Talk 2: Safety Guaranteed Robust Multi-Agent Reinforcement Learning with Hierarchical Control for Connected and Automated Vehicles
Speaker: Zhili Zhang
Abstract: We address the problem of coordination and control of Connected and Automated Vehicles (CAVs) in the presence of imperfect observations in mixed traffic environment. A commonly used approach is learning-based decision-making, such as reinforcement learning (RL). However, most existing safe RL methods suffer from two limitations: (i) they assume accurate state information, and (ii) safety is generally defined over the expectation of the trajectories. It remains challenging to design optimal coordination between multi-agents while ensuring hard safety constraints under system state uncertainties (e.g., those that arise from noisy sensor measurements, communication, or state estimation methods) at every time step. We propose a safety guaranteed hierarchical coordination and control scheme called Safe-RMM to address the challenge. Specifically, the high-level coordination policy of CAVs in mixed traffic environment is trained by the Robust Multi-Agent Proximal Policy Optimization (RMAPPO) method. Though trained without uncertainty, our method leverages a worst-case Q network to ensure the model's robust performances when state uncertainties are present during testing. The low-level controller is implemented using model predictive control (MPC) with robust Control Barrier Functions (CBFs) to guarantee safety through their forward invariance property. We compare our method with baselines in different road networks in the CARLA simulator. Results show that our method provides best evaluated safety and efficiency in challenging mixed traffic environments with uncertainties.
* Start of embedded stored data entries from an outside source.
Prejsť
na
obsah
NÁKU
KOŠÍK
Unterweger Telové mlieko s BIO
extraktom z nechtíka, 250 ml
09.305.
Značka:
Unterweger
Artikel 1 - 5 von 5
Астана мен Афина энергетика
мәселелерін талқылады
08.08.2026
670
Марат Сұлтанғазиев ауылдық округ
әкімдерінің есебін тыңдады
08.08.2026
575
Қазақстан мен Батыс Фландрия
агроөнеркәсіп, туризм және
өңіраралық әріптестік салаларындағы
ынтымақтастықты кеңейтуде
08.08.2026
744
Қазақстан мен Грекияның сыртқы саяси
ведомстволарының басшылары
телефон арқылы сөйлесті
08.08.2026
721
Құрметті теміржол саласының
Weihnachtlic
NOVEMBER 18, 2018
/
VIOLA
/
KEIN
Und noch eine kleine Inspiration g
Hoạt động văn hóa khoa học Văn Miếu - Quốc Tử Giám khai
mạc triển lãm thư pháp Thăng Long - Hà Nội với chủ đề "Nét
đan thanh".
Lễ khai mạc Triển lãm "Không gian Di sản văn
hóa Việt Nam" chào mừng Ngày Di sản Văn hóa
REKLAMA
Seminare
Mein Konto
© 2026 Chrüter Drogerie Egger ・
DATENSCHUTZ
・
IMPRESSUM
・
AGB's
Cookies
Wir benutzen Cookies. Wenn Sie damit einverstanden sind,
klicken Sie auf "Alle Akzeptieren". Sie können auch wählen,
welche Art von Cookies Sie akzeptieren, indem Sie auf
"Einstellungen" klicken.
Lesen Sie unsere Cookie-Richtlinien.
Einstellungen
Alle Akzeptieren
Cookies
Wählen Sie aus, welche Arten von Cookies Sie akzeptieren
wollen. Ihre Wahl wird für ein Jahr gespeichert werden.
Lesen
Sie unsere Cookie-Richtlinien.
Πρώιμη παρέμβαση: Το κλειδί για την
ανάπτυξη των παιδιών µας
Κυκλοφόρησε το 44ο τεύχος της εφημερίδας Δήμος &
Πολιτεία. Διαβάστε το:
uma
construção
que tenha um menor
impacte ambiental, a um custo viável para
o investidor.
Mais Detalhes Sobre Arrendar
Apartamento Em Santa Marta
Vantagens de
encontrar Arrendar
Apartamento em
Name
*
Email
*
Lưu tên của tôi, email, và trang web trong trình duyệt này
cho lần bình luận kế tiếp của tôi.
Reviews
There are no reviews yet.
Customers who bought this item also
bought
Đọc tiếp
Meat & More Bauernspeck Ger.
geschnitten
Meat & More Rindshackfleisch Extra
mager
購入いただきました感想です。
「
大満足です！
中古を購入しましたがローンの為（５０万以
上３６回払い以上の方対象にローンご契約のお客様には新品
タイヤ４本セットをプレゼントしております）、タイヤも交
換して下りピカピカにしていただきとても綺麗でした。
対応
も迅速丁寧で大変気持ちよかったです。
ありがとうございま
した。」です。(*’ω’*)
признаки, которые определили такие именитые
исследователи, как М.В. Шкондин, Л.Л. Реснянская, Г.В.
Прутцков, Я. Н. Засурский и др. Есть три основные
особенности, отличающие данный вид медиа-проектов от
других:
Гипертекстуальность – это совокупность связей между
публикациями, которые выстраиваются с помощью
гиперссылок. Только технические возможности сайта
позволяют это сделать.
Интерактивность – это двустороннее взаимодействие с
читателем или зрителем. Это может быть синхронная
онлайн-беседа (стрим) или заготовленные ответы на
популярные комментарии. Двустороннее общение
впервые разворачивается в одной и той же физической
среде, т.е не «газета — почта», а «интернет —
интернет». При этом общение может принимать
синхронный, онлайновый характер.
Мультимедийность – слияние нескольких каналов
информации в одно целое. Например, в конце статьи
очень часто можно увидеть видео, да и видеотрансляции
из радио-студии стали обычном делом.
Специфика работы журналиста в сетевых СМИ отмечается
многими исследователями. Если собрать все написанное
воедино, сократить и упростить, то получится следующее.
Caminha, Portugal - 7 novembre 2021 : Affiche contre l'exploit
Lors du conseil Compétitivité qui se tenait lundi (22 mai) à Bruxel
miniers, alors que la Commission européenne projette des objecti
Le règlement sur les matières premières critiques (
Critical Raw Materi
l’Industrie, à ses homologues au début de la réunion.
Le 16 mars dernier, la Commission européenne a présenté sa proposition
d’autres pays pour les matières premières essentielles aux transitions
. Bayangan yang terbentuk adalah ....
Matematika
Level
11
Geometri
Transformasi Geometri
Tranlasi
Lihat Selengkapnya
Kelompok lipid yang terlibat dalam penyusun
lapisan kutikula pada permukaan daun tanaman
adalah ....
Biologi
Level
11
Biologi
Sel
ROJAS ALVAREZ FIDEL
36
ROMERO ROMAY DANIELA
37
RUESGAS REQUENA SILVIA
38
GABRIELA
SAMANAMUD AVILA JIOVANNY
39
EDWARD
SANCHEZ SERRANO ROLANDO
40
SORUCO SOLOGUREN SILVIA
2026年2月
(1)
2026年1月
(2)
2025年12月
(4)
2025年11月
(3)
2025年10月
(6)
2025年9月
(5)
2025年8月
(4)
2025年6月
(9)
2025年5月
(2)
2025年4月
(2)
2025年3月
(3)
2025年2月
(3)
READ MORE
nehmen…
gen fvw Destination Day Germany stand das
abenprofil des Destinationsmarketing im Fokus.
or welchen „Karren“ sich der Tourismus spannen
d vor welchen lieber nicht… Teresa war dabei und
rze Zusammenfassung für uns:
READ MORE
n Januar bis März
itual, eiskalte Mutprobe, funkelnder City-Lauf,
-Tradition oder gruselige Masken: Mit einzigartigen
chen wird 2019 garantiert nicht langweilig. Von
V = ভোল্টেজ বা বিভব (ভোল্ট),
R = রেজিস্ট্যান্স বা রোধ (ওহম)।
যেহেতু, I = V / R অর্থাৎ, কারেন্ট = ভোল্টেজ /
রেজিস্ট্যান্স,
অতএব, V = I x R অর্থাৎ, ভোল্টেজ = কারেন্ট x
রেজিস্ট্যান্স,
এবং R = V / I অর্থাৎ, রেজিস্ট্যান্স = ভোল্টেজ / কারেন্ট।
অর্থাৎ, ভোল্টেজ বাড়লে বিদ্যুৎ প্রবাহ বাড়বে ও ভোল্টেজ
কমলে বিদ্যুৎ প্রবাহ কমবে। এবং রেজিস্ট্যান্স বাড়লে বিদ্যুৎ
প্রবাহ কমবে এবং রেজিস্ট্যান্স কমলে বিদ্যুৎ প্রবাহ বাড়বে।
Talk 3: Game-Theoretic Lane Choice at Highway Weaving Ramps: The Role of AV Altruism
Speaker: Ruolin Li
Abstract: Highway weaving ramps are notorious bottlenecks in modern traffic networks, where merging, exiting, and through flows co-exist in complex, often conflicting ways. In our work, we propose a comprehensive game-theoretic model that predicts the collective lane-changing behavior of mainline vehicles as they approach these high-conflict zones. By modeling drivers’ choices, whether to bypass the merging and exiting chaos by switching lanes or to remain in their current lane, using a concise set of parameters calibrated with minimal traffic data, our approach achieves remarkable predictive accuracy as demonstrated by microscopic SUMO simulations. We further introduce a two-level Stackelberg game framework tailored for mixed traffic weaving ramps that incorporate connected autonomous vehicles (CAVs). At the upper level, we govern the proactive, social-optimal lane-changing strategies of CAVs, while the lower level captures the reactive, self-interested behavior of human-driven vehicles (HDVs). Our analysis quantifies the optimal degree of altruism under varying CAV penetration rates, and reveals the delicate balance between individual benefits, fleet advantages, and societal gains, uncovering the interplay between selfish and altruistic driving behaviors. This adaptable framework offers a powerful tool for diagnosing and alleviating bottlenecks in a series of traffic scenarios such as weaving-ramps. Our findings not only deepen our understanding of AV-HV interactions but also pave the way for smarter, more efficient traffic management strategies in mixed autonomy environments.